De heer Elias (VVD):

Voorzitter. Laat ik beginnen met het danken van de Staatssecretaris voor de antwoorden in de wat hectische eerste termijn van vorige week. Dank aan de collega's om mij te laten aftrappen, zodat ik straks kan voorzitten. Het wordt een lange avond. Ik zal het kort houden, hier en beneden in de plenaire zaal ook.

Mijn fractie is blij met de toezegging over een Actal-scan met betrekking tot de regeldruk op Schiphol. We zijn ervan overtuigd dat hier nog grote stappen te zetten zijn en zien de resultaten graag tegemoet.

Ik kom op bouwen en wonen rond Schiphol. Bij de behandeling van het nieuwe normen- en handhavingsstelsel is door mijn collega Visser in de wet geamendeerd dat er door de Omgevingsraad Schiphol niet in bestaande bevoegdheden van overheden wordt getreden. Reden waarom de ORS zich dan ook niet met de ruimtelijke ordening rondom de luchthaven zou moeten bemoeien. Graag een reactie op specifiek dit punt.

Vorige week begreep ik dat de voor de regio zo belangrijke knelpunten als Zwanenburg en Rijsenhout pas per 1 januari zouden worden opgelost in plaats van nu. Wat ons betreft moet het sneller. Als ik goed ben geïnformeerd, heeft de Staatssecretaris hierover zeer recentelijk bestuurlijk overleg gevoerd, waarover zij ons ter zake goed nieuws te melden zou kunnen hebben. Ik nodig haar graag uit dat te doen.

Ik herhaal mijn oproep om binnen de bestaande kaders moderne en milieuvriendelijke vliegtuigen zo veel mogelijk op commercieel aantrekkelijke banen te laten vliegen en het gebruik van de Polderbaan met het bijbehorende eindeloze taxiën te beperken. Kan de Staatssecretaris ons voor half september laten weten welke mogelijkheden zij hiervoor ziet? Mag ik haar dringend verzoeken om daarbij uit te gaan van het halfvolle en niet a priori van het halflege glas?

Tot zover, voorzitter. Met excuses dat ik de antwoorden en de inbreng van de collegae niet zelf kan beluisteren, maar uiteraard luistert mijn onvolprezen medewerker wel mee.

De voorzitter:

Waarvan akte. Ik dank u zeer en wens u succes bij het leiden van de vergadering. We zien uw daadkracht aldaar tegemoet. De heer Van Helvert heeft mij ook gevraagd om wat eerder te mogen spreken, omdat hij om 16.05 uur weg moet. Ik sta dat natuurlijk toe, mits de collega's daarmee akkoord gaan. Ik zie heel minnelijke blikken, dus dat lijkt mij uitstekend mogelijk.
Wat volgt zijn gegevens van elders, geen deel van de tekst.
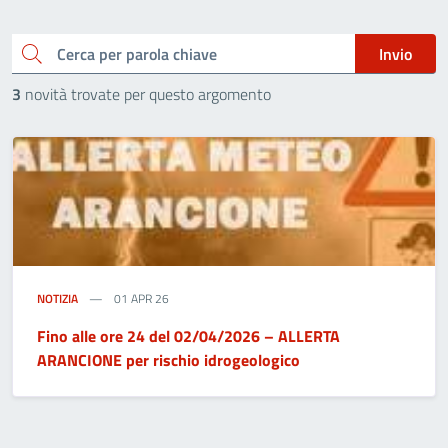
Cerca
Invio
3
novità trovate per questo argomento
NOTIZIA
01 APR 26
Fino alle ore 24 del 02/04/2026 – ALLERTA
ARANCIONE per rischio idrogeologico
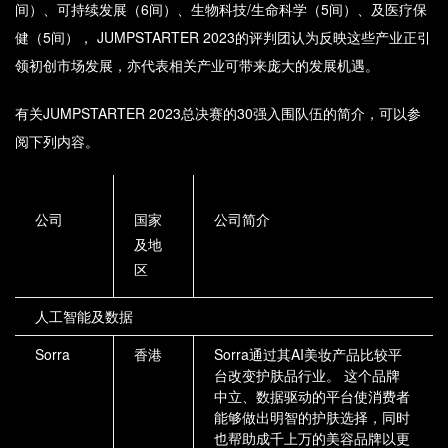
间）、可持续发展（6间）、生物科技/生命科学（5间）、及医疗保
健（5间）， JUMPSTARTER 2023的评判团认为反映这些产业正引
领初创市场发展，亦代表相关产业可带来庞大的发展机遇。
有关JUMPSTARTER 2023总决赛的30强入围队伍的简介，可以参
阅下列内容。
公司
国家
公司简介
及地
区
人工智能及数据
Sorra
香港
Sorra通过其AI美妆产品比较平
台改变护肤品行业。 这个品牌
中立、数据驱动的平台使消费者
能够做出明智的护肤选择，同时
也帮助成千上万的美容品牌以更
De heer Van Helvert (CDA):

Ik dank de lieve collega's dat ze mij toestaan om eerder te spreken op deze drukke donderdag. Dank dat het is gelukt om de tweede termijn goed te organiseren.

Voorzitter. We wilden een actieagenda. Onze kritiek was dat die actie behoorlijk tegenviel. De Staatssecretaris zei vorige week: we doen hartstikke veel; wat een actie, nog veel meer dan mijn oudoom Troelstra heeft meegemaakt. Ze noemde een aantal dingen. Laat ik die erelijst even langslopen. 12 miljoen voor infra. Dat is hartstikke mooi, maar het gaat om wegen rond Schiphol. We gaan vliegen met biofuels. Hartstikke mooi, maar dat werd in 2012 ook al beloofd. 250 miljoen voor station Schiphol. Volgens mij houdt dat verband met het ERTMS. Geluidsisolatie en planschade hoeven de airlines niet meer te betalen. Nogal logisch, dat hebben ze al afbetaald.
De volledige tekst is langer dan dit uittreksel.